The second Shareholders’ Rights Directive (EU) 2017/828 (SRD II) was due to be implemented into Irish law by 10 June 2019, but that has not yet happened. Implementing legislation in the form of a Statutory Instrument is expected.
SRD II in brief
- It implements transparency provisions which are applicable specifically to AIFMs, UCITS ManCos and SMICs.
- It introduces a new requirement to have a shareholder engagement policy -- or explain why one is not in place.
- It introduces a new requirement to disclose certain information annually to institutional investors with which a certain arrangement is in place.
- The Shareholders’ Rights Directive (SRD I) applied to listed companies having their registered office in a member state, including listed corporate UCITS and AIFs. Ireland exercised the member state discretion afforded in SRD I to exempt UCITS and AIFs. There are some similar discretions afforded to member states under SRD II, but we won’t know which of those that Ireland will take advantage of until the Irish implementing legislation for SRD II is available.
- It introduces enhanced transparency requirements in relation to shareholder engagement and investment strategy that apply to asset managers and institutional investors from June 2019.
Shareholders’ Rights Directive (SRD I)
SRD I, which came into force in 2009, aimed to enhance the rights of shareholders by imposing certain minimum standards on the exercise of voting rights attaching to shares in companies that have a registered office in the EU and are listed on an EU regulated market (EU investee companies). SRD II amends SRD I. It is likely that SRD II will allow some exemptions for listed UCITS and AIFs.
Who falls to be regulated under SRD II?
- MiFID firms
- AIFMs (it is unclear whether internally managed AIFs will be included)
- UCITS management companies
- UCITS self-managed funds
- EU life assurance companies
- Pension funds
New duty for asset managers to implement engagement policy or explain non-compliance
Asset managers and institutional investors are required to adopt on a “comply or explain basis” an “engagement policy”. The policy should describe how they integrate shareholder engagement into their investment strategy when they or the fund they manage are shareholders in EU investee companies (including listed UCITS and AIFs).

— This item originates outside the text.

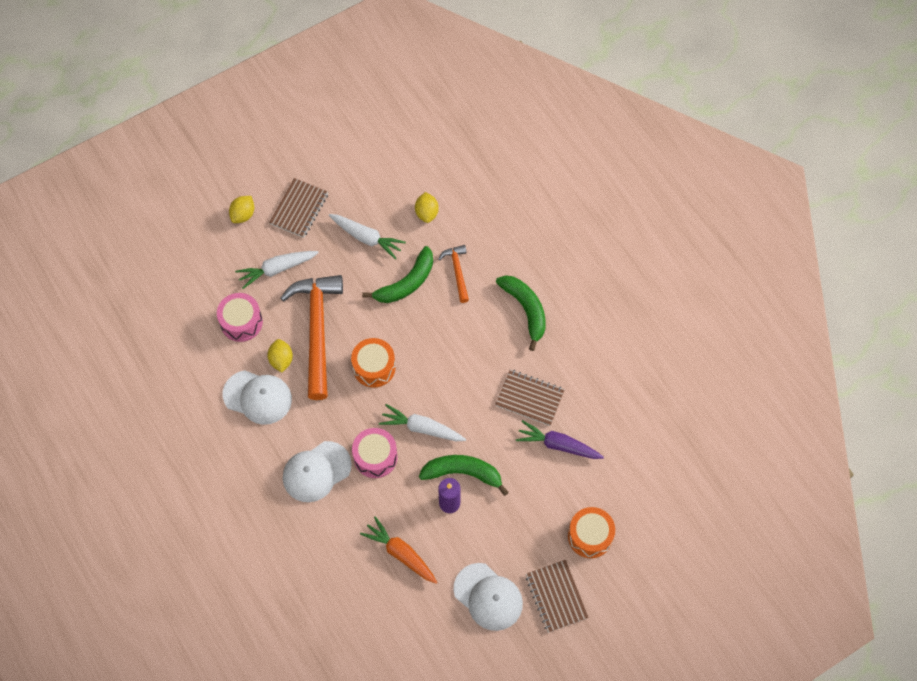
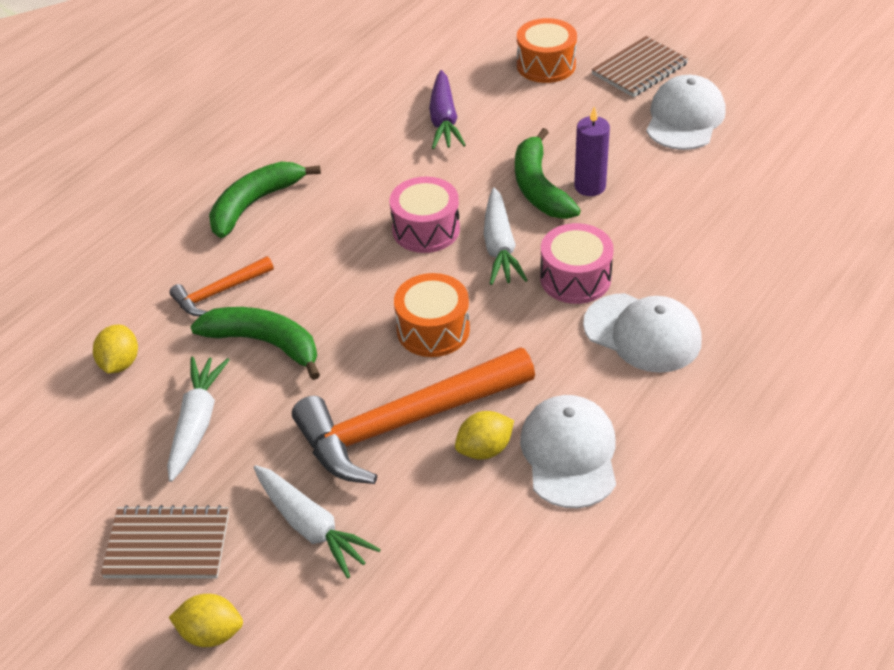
camera: 110 degrees left, 20 degrees down
pink drum [217,293,263,342] -> pink drum moved to [390,177,460,253]
orange carrot [360,516,437,584] -> none
yellow lemon [415,192,439,223] -> yellow lemon turned 60 degrees counterclockwise [93,325,138,374]
brown notebook [495,369,565,426] -> none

The policy should address how the asset manager:
- Monitors EU investee companies in respect of the EU investee company’s business strategy, financial and non-financial performance and risk, capital structure, and social and environmental impact and corporate governance.
- Interacts and cooperates with shareholders and other stakeholders in EU investee companies.
- Manages conflicts of interests with EU investee companies.
This policy must be made available free of charge on the asset manager’s website. The asset manager must also disclose on an annual basis how it has:
- implemented the policy, including a general description of voting behaviour
- voted in significant votes
- used the services of proxy advisors
- how it has cast votes in the general meetings of EU investee companies – this disclosure may exclude votes that are insignificant due to the subject matter of the vote or the size of the holdings in the EU investee company
Asset managers don’t have to put this policy in place, as it is a “comply or explain” obligation.
However, if it is decided not to have a policy, then there should be an explanation on its website setting out why the decision not to have such a policy is appropriate. Relevant factors might include:
- the nature, size and complexity of the asset manager and/or its funds under management
- the investment strategies of the funds (i.e. no investment in EU investee companies)
- the existence of another pre-existing group-level engagement policy
To be clear: an explanation for non-compliance with this requirement will have to be made available on the asset manager’s website.
Arrangements with “institutional investors”
Where asset managers invest on behalf of institutional investors, whether through separately-managed accounts or through funds, there will be obligations imposed on institutional investors that will oblige the institutional investor to disclose on its website certain aspects of its arrangements with asset managers including:
- how the asset manager is incentivised to align its investment strategy with the profile and duration of the institutional investor’s liabilities;
- how the asset manager is incentivised to make investment decisions based on the medium to long-term financial and non-financial performance of the EU investee company;
- how the institutional investor monitors portfolio turnover costs; and
- the duration of the arrangement with the asset manager.
If the arrangement with the asset manager does not contain one or more of the features listed above, the institutional investor must explain why not.
As a result of the requirements imposed on institutional investors, asset managers will be required to disclose to them how the asset manager:
- implements its investment strategy in a way that complies with the arrangements referred to above; and
- contributes to the medium to long term performance of the assets of the institutional investor or of the relevant fund.
This disclosure must focus on:
- medium to long-term investment risk
- portfolio composition
- turnover and turnover costs
- the use of proxy advisers
- policies on securities lending and conflicts of interest.
If the above information is already publicly available, there won’t be a requirement to provide the information to the institutional investor directly.
Due to equal treatment concerns the Irish legislation may require that this information be made available to all investors and not just institutional investors.